§ **Extracted text**:
Segment Open

In [23]:
import pandas as pd

In [None]:
# TODO: make a combined dataset for NYRP and NYC greenthumb

In [24]:
gardens = pd.read_csv('../data/NYC_Greenthumb_Community_Gardens.csv')
gardens.head(2)

# good to know that the dataset already has NTA name and borough

Unnamed: 0,PropID,Boro,Community Board,Council District,Garden Name,Address,Size,Jurisdiction,NeighborhoodName,Cross Streets,Latitude,Longitude,Postcode,Census Tract,BIN,BBL,NTA
0,,M,M03,2.0,11 BC Serenity Garden,626 East 11th Street,0.054,DPR,East Village,Avenues B & C,40.727124,-73.978677,10009.0,28.0,1000000.0,1003930020.0,Lower East Side ...
1,,B,B08,36.0,1100 Bergen Street Community Garden,1101 & 1105 Bergen Street,0.207,PRI,Crown Heights,Nostrand & New York Avenues,,,,,,,


Data cleaning 1: remove whitespace in NTA column

In [25]:
# before cleaning
gardens.NTA.unique()[:5] # check first 5 elements

array(['Lower East Side                                                            ',
       nan,
       'East Harlem South                                                          ',
       'East Harlem North                                                          ',
       'East Village                                                               '],
      dtype=object)

In [26]:
# remove trailing whitespace in NTA names
gardens['NTA'] = gardens.NTA.str.strip()

Segment Closed

§ **Available data**:

Segment Open

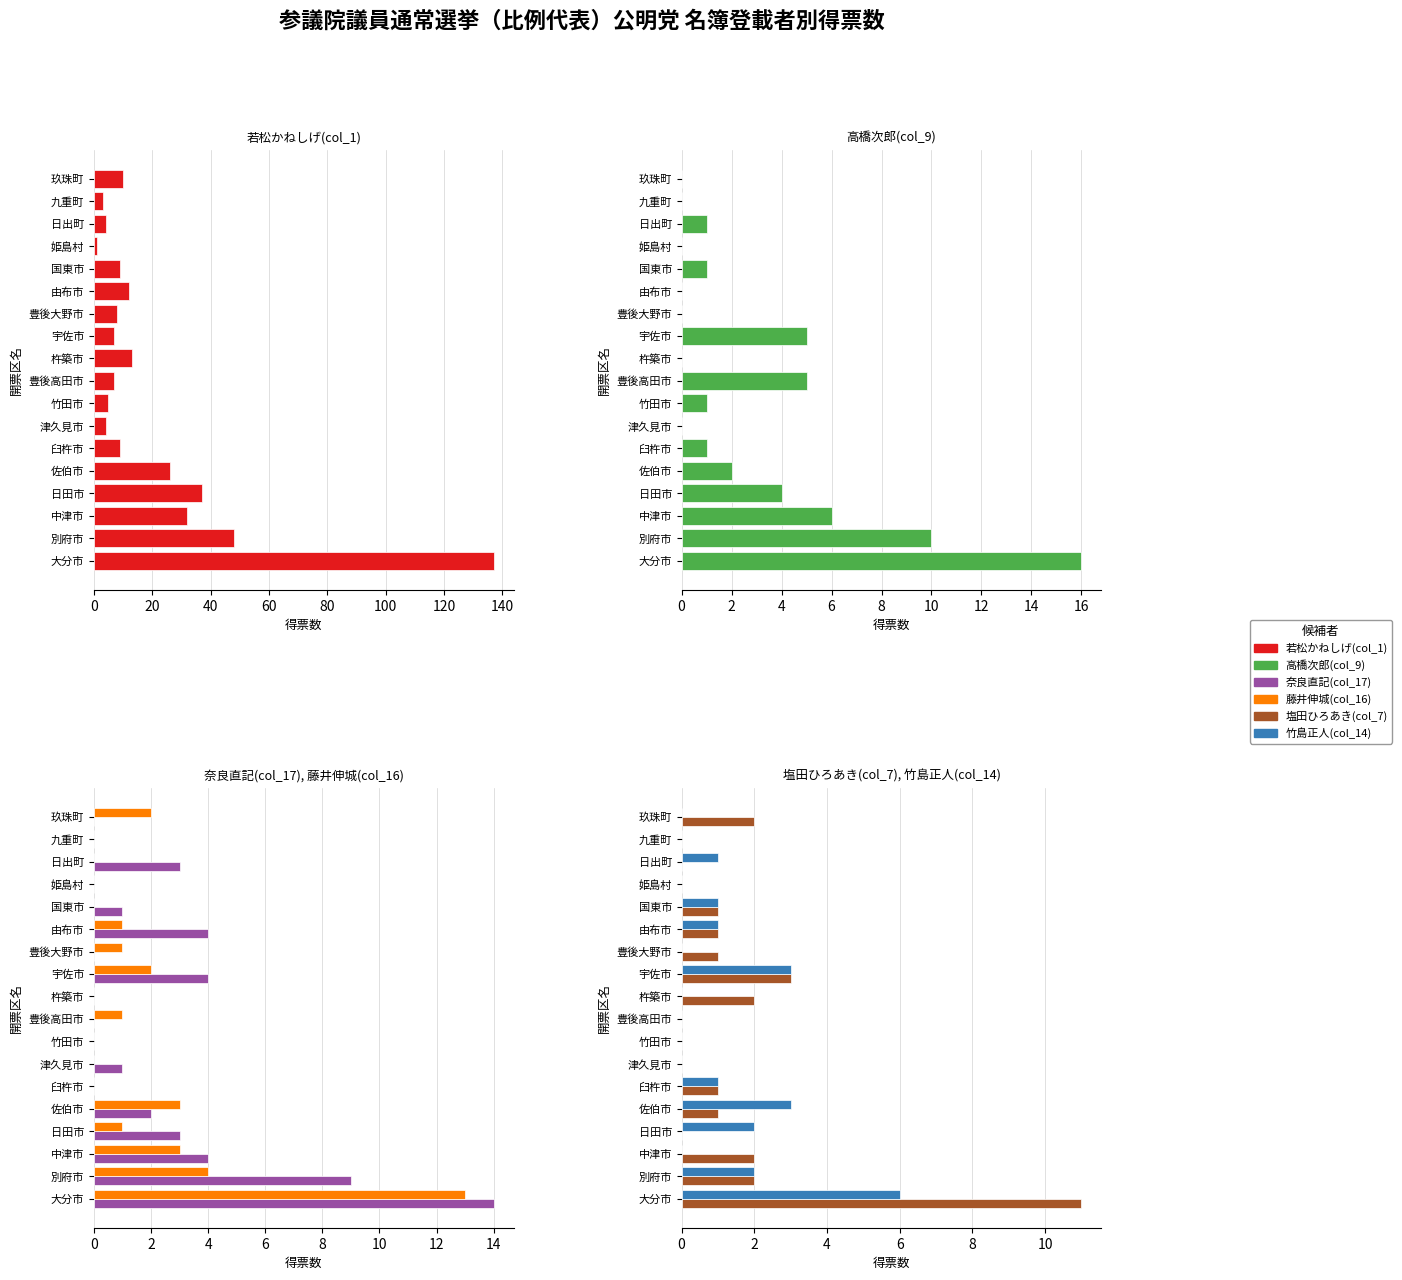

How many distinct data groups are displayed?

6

Segment Closed
Segment Open

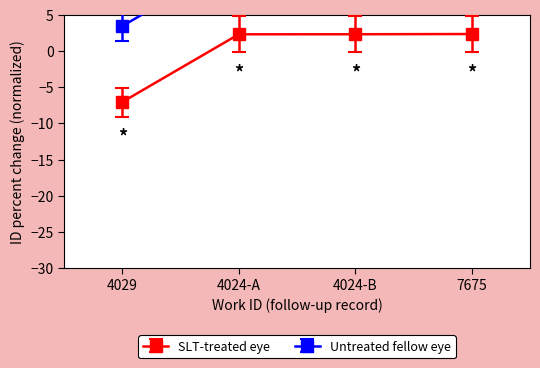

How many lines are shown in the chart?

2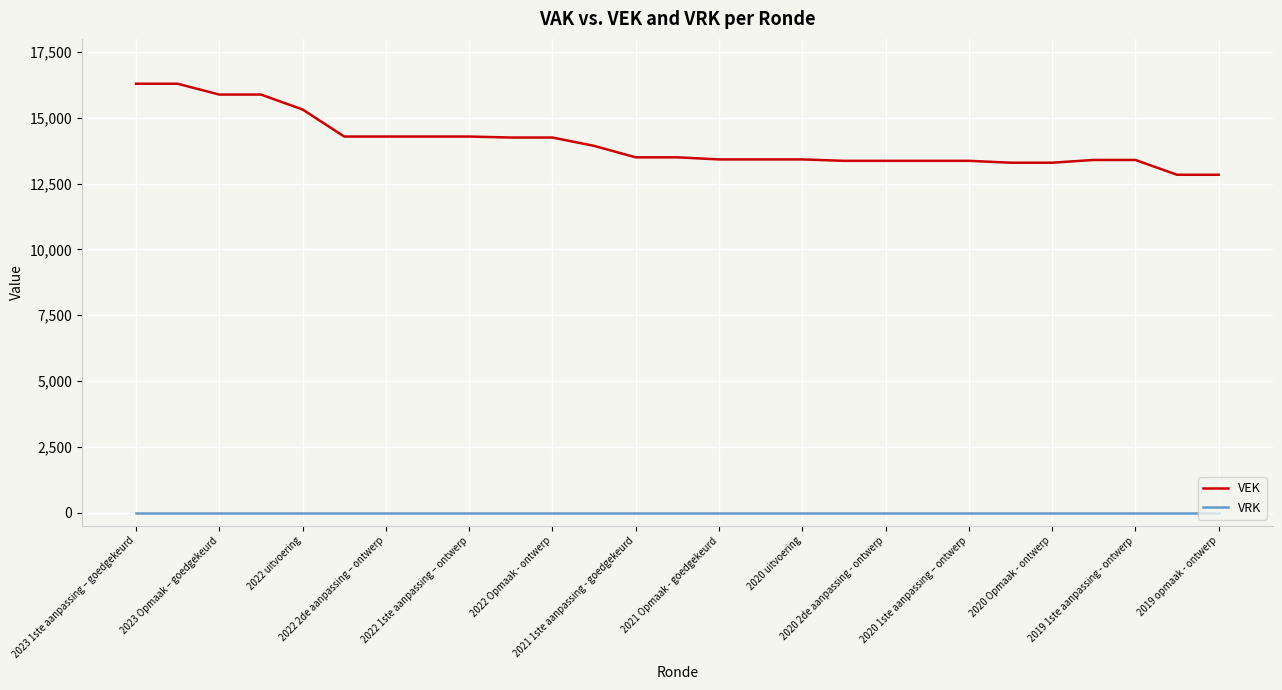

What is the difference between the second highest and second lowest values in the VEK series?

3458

Segment Closed

§ **Using the information**:
(A) Duplicate everything in the community gardens notebook from "Data cleaning 1: remove" down to "dtype=object)".
(B) Answer these questions from the community gardens notebook:
(i) Which CSV file is loaded into the gardens variable?
(ii) What is the garden name in the row with index 0?
(iii) Which string method is applied to the NTA column to remove trailing whitespace?
(C) Render this comment from the community gardens notebook in Spanish: "good to know that the dataset already has NTA name and borough"

§ **Responses per task**:
(A)
Data cleaning 1: remove whitespace in NTA column

In [25]:
# before cleaning
gardens.NTA.unique()[:5] # check first 5 elements

array(['Lower East Side                                                            ',
       nan,
       'East Harlem South                                                          ',
       'East Harlem North                                                          ',
       'East Village                                                               '],
      dtype=object)

(B)
(i) ../data/NYC_Greenthumb_Community_Gardens.csv
(ii) 11 BC Serenity Garden
(iii) str.strip()

(C) Es bueno saber que el conjunto de datos ya tiene el nombre de NTA y el distrito.